Sizovuka challenges the ruling party’s “using the image of Mandela as a living saint,” saying that the Madiba myth “has been a decoy to obscure the far less heroic story of the ANC in power... Like any other nationalist propaganda, Brand Mandela has been used by the rich and powerful to perpetuate a rotten class system—a system the ANC helps maintain through its neo-liberal policies, elite ‘empowerment’ deals and police massacres. A system that has caused misery for the millions of poor South Africans Mandela is said to have ‘liberated’.”
In their June 2013 Youth Day press release, Abahlali base Mjondolo (Movement of Shack-dwellers), wrote that “Freedom and Democracy was supposed to be for everyone. Today it is for the rich. Rich people are getting the multi-racial education and the poor still have the third-rate education which back then was known as Bantu Education. Rich people get jobs. They have cars. They have nice houses. They can get married and move on with their lives. They are safe. This is Freedom to them. The poor have to survive as we can. We go in circles and not forward.

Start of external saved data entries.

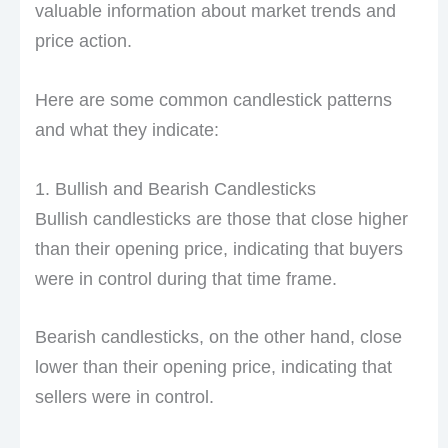
valuable information about market trends and
price action.
Here are some common candlestick patterns
and what they indicate:
1. Bullish and Bearish Candlesticks
Bullish candlesticks are those that close higher
than their opening price, indicating that buyers
were in control during that time frame.
Bearish candlesticks, on the other hand, close
lower than their opening price, indicating that
sellers were in control.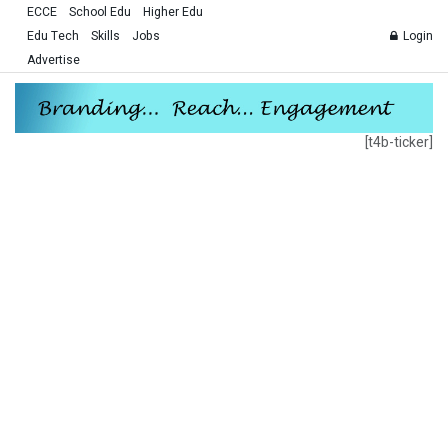
ECCE
School Edu
Higher Edu
Edu Tech
Skills
Jobs
Login
Advertise
[t4b-ticker]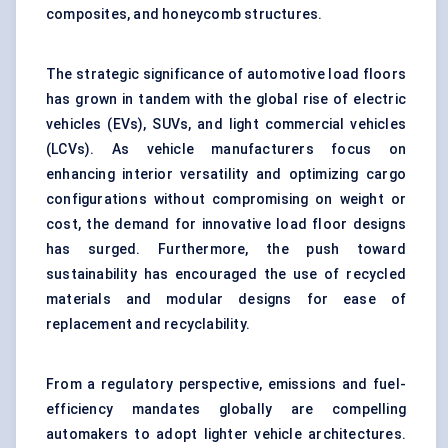
composites, and honeycomb structures.
The strategic significance of automotive load floors
has grown in tandem with the global rise of electric
vehicles (EVs), SUVs, and light commercial vehicles
(LCVs). As vehicle manufacturers focus on
enhancing interior versatility and optimizing cargo
configurations without compromising on weight or
cost, the demand for innovative load floor designs
has surged. Furthermore, the push toward
sustainability has encouraged the use of recycled
materials and modular designs for ease of
replacement and recyclability.
From a regulatory perspective, emissions and fuel-
efficiency mandates globally are compelling
automakers to adopt lighter vehicle architectures.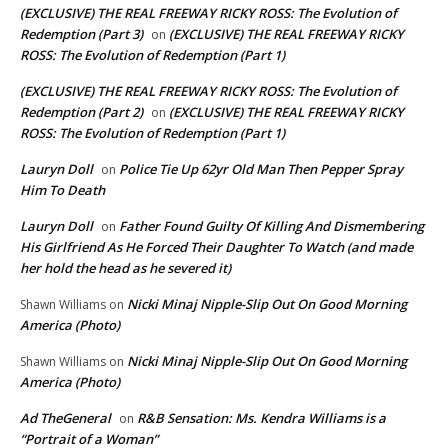
(EXCLUSIVE) THE REAL FREEWAY RICKY ROSS: The Evolution of
Redemption (Part 3)
(EXCLUSIVE) THE REAL FREEWAY RICKY
on
ROSS: The Evolution of Redemption (Part 1)
(EXCLUSIVE) THE REAL FREEWAY RICKY ROSS: The Evolution of
Redemption (Part 2)
(EXCLUSIVE) THE REAL FREEWAY RICKY
on
ROSS: The Evolution of Redemption (Part 1)
Lauryn Doll
Police Tie Up 62yr Old Man Then Pepper Spray
on
Him To Death
Lauryn Doll
Father Found Guilty Of Killing And Dismembering
on
His Girlfriend As He Forced Their Daughter To Watch (and made
her hold the head as he severed it)
Nicki Minaj Nipple-Slip Out On Good Morning
Shawn Williams
on
America (Photo)
Nicki Minaj Nipple-Slip Out On Good Morning
Shawn Williams
on
America (Photo)
Ad TheGeneral
R&B Sensation: Ms. Kendra Williams is a
on
“Portrait of a Woman”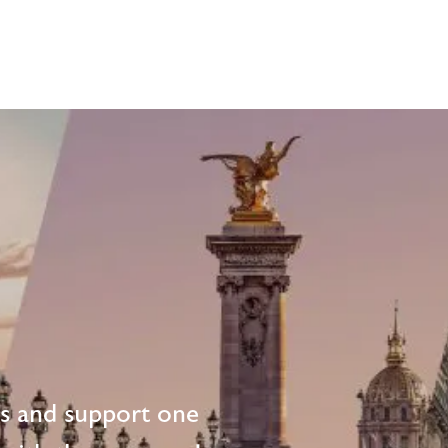
ts and support one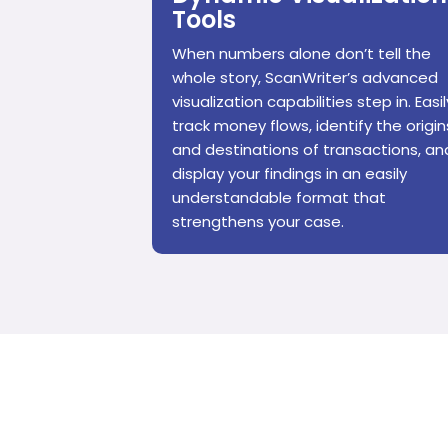
Tools
When numbers alone don’t tell the
whole story, ScanWriter’s advanced
visualization capabilities step in. Easil
track money flows, identify the origin
and destinations of transactions, an
display your findings in an easily
understandable format that
strengthens your case.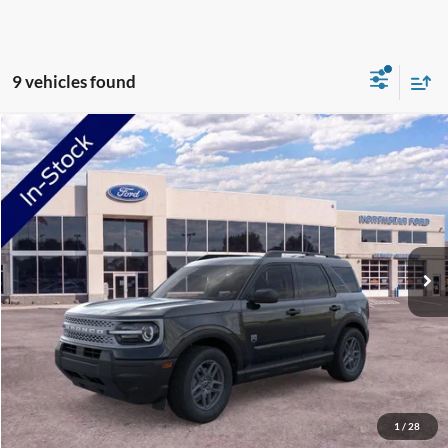
9 vehicles found
Compare Vehicle
2026
Ford Bronco Sport
Big Bend
Price Drop
VIN:
3FMCR9BN7TRE42709
Stock:
TRE42709
Model:
R9B
MSRP:
$34,330
Ext.
In-Service FCTP
NorthStar Ford Discount
-$1,734
Doc Fee:
+$350
NorthStar Ford Final Price
$32,946
Saving
$1,384
View Vehicle Details
1
/
28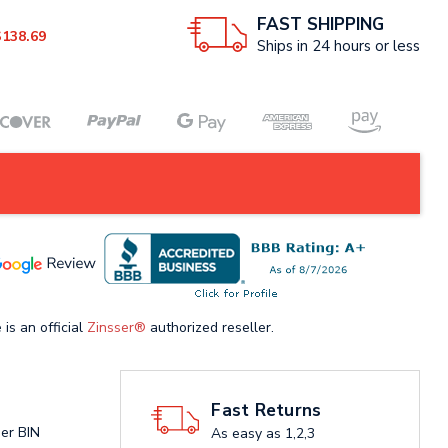
FAST SHIPPING
$138.69
Ships in 24 hours or less
 is an official
Zinsser®
authorized reseller.
Fast Returns
ser BIN
As easy as 1,2,3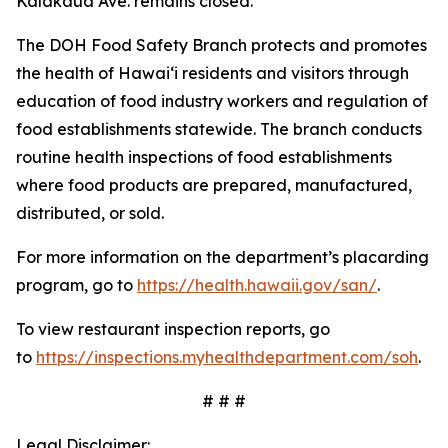
Kalākaua Ave. remains closed.
The DOH Food Safety Branch protects and promotes
the health of Hawai‘i residents and visitors through
education of food industry workers and regulation of
food establishments statewide. The branch conducts
routine health inspections of food establishments
where food products are prepared, manufactured,
distributed, or sold.
For more information on the department’s placarding
program, go to
https://health.hawaii.gov/san/
.
To view restaurant inspection reports, go
to
https://inspections.myhealthdepartment.com/soh
.
# # #
Legal Disclaimer: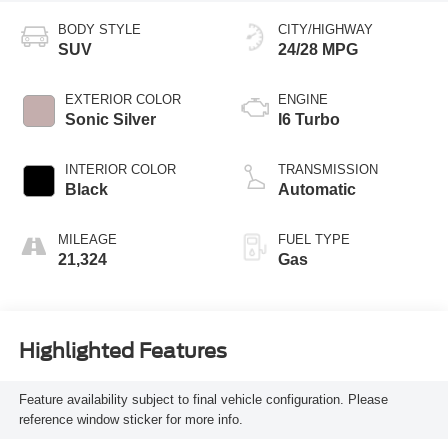
BODY STYLE
CITY/HIGHWAY
SUV
24/28 MPG
EXTERIOR COLOR
ENGINE
Sonic Silver
I6 Turbo
INTERIOR COLOR
TRANSMISSION
Black
Automatic
MILEAGE
FUEL TYPE
21,324
Gas
Highlighted Features
Feature availability subject to final vehicle configuration. Please
reference window sticker for more info.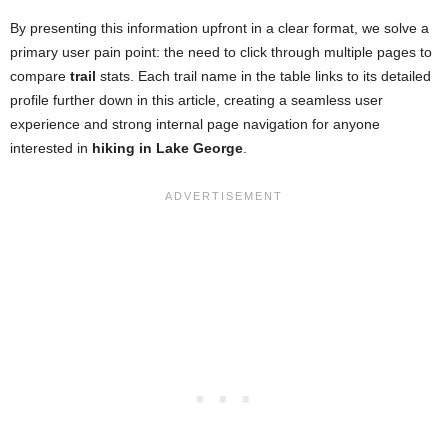
By presenting this information upfront in a clear format, we solve a
primary user pain point: the need to click through multiple pages to
compare
trail
stats. Each trail name in the table links to its detailed
profile further down in this article, creating a seamless user
experience and strong internal page navigation for anyone
interested in
hiking in Lake George
.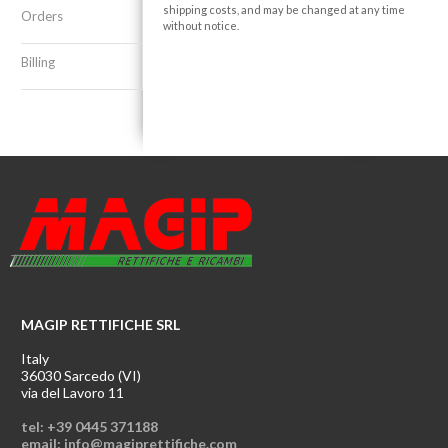
shipping costs, and may be changed at any time
Orders
without notice.
Billing
MAGIP RETTIFICHE SRL
Italy
36030 Sarcedo (VI)
via del Lavoro 11
tel: +39 0445 371188
email: info@magiprettifiche.com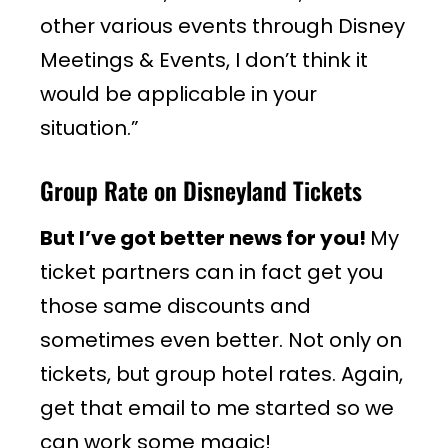
other various events through Disney
Meetings & Events, I don’t think it
would be applicable in your
situation.”
Group Rate on Disneyland Tickets
But I’ve got better news for you!
My
ticket partners can in fact get you
those same discounts and
sometimes even better. Not only on
tickets, but group hotel rates. Again,
get that email to me started so we
can work some magic!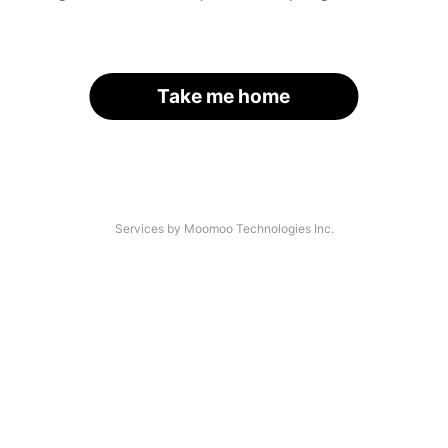
Take me home
Services by Moomoo Technologies Inc.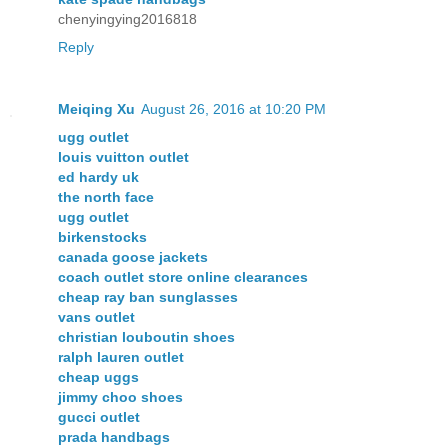
chenyingying2016818
Reply
Meiqing Xu
August 26, 2016 at 10:20 PM
ugg outlet
louis vuitton outlet
ed hardy uk
the north face
ugg outlet
birkenstocks
canada goose jackets
coach outlet store online clearances
cheap ray ban sunglasses
vans outlet
christian louboutin shoes
ralph lauren outlet
cheap uggs
jimmy choo shoes
gucci outlet
prada handbags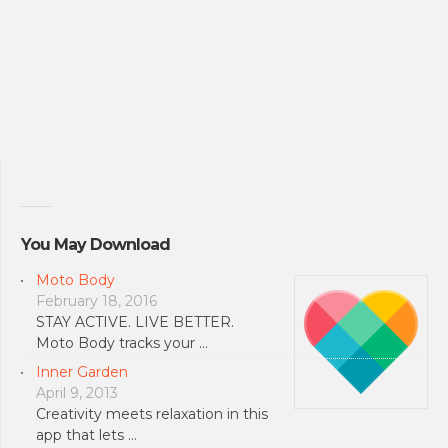
You May Download
Moto Body
February 18, 2016
STAY ACTIVE. LIVE BETTER.
Moto Body tracks your …
Inner Garden
April 9, 2013
Creativity meets relaxation in this
app that lets …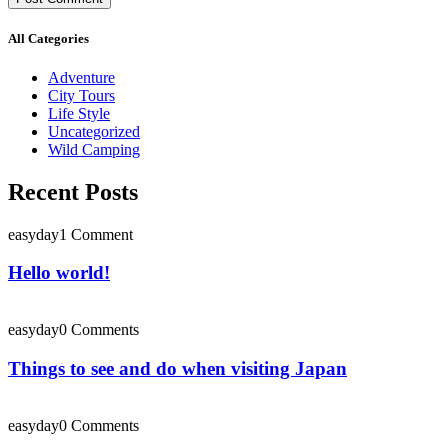
All Categories
Adventure
City Tours
Life Style
Uncategorized
Wild Camping
Recent Posts
easyday
1 Comment
Hello world!
easyday
0 Comments
Things to see and do when visiting Japan
easyday
0 Comments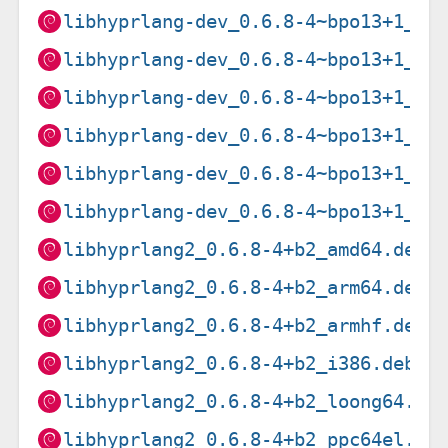
libhyprlang-dev_0.6.8-4~bpo13+1_ar
libhyprlang-dev_0.6.8-4~bpo13+1_ar
libhyprlang-dev_0.6.8-4~bpo13+1_i3
libhyprlang-dev_0.6.8-4~bpo13+1_pp
libhyprlang-dev_0.6.8-4~bpo13+1_ri
libhyprlang-dev_0.6.8-4~bpo13+1_s3
libhyprlang2_0.6.8-4+b2_amd64.deb
libhyprlang2_0.6.8-4+b2_arm64.deb
libhyprlang2_0.6.8-4+b2_armhf.deb
libhyprlang2_0.6.8-4+b2_i386.deb
libhyprlang2_0.6.8-4+b2_loong64.de
libhyprlang2_0.6.8-4+b2_ppc64el.de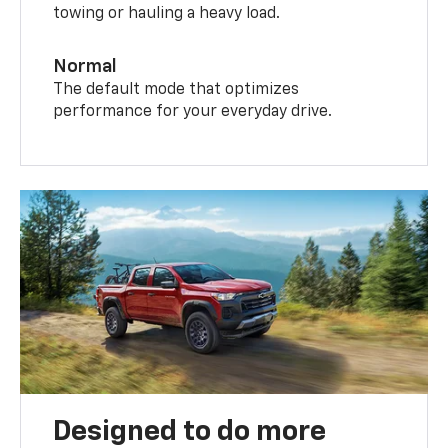
towing or hauling a heavy load.
Normal
The default mode that optimizes
performance for your everyday drive.
Designed to do more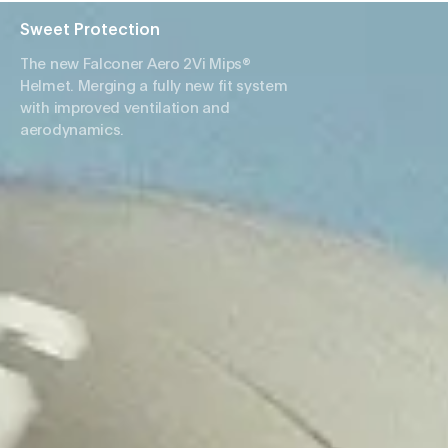
Sweet Protection
The new Falconer Aero 2Vi Mips®
Helmet. Merging a fully new fit system
with improved ventilation and
aerodynamics.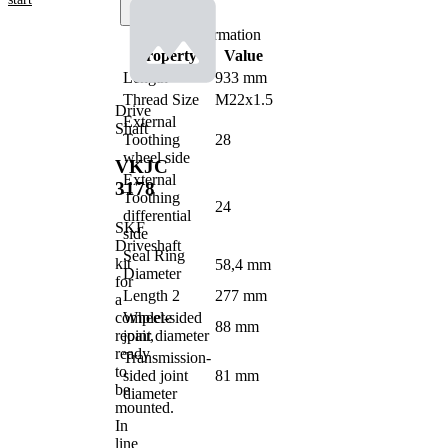
Product information
Property
Value
Length
933 mm
Thread Size
M22x1.5
Drive
External
Shaft
Toothing
28
wheel side
VKJC
External
3178
Toothing
24
differential
SKF
side
Driveshaft
Seal Ring
kit
58,4 mm
Diameter
for
Length 2
277 mm
a
complete
Wheel-sided
88 mm
repair,
joint diameter
ready
Transmission-
to
sided joint
81 mm
be
diameter
mounted.
In
line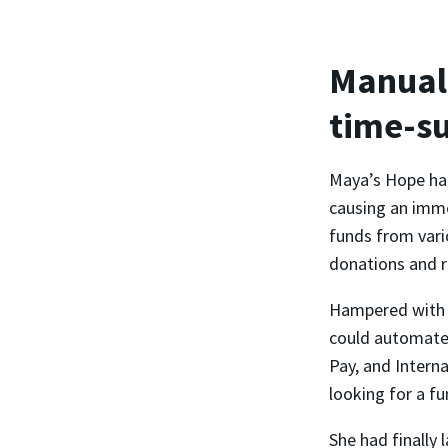
Manual 
time-s
Maya’s Hope had
causing an imme
funds from vari
donations and r
Hampered with m
could automate 
Pay, and Intern
looking for a fu
She had finally 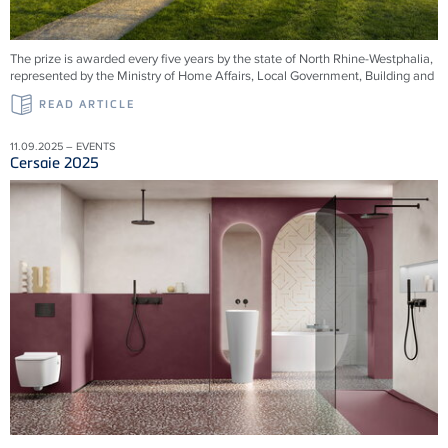
The prize is awarded every five years by the state of North Rhine-Westphalia,
represented by the Ministry of Home Affairs, Local Government, Building and
READ ARTICLE
11.09.2025 – EVENTS
Cersaie 2025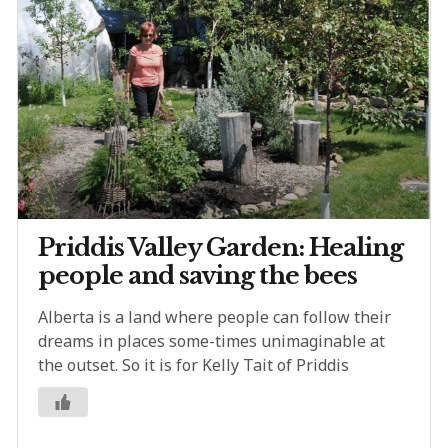
Priddis Valley Garden: Healing
people and saving the bees
Alberta is a land where people can follow their
dreams in places some-times unimaginable at
the outset. So it is for Kelly Tait of Priddis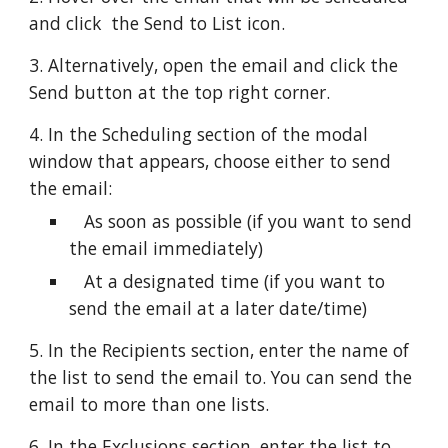
and click  the Send to List icon.
3. Alternatively, open the email and click the 
Send button at the top right corner.
4. In the Scheduling section of the modal 
window that appears, choose either to send 
the email:
   As soon as possible (if you want to send 
the email immediately)
   At a designated time (if you want to 
send the email at a later date/time)
5. In the Recipients section, enter the name of 
the list to send the email to. You can send the 
email to more than one lists.
6. In the Exclusions section, enter the list to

“We live in shacks. We live in shit and fire. We are evicted. We have no safe and easy transport. The police treat us as criminals. They beat us if we try to organise. If you are young and poor you are treated as a threat to society and not as the future of society. Hector Peterson, Chris Hani, Steve Biko and other comrades who died for our Freedom and Democracy did not die for this. We do not respect their sacrifice by accepting that this is Freedom.” Sizovuka ended her piece saying that it is important to put the record straight: “Mandela was not the one-man author of the country’s liberation—even if he played an important role... For the advances made in 1994, the black working class majority and its allies of all races, have only themselves—their own collective strength and solidarity—to thank.”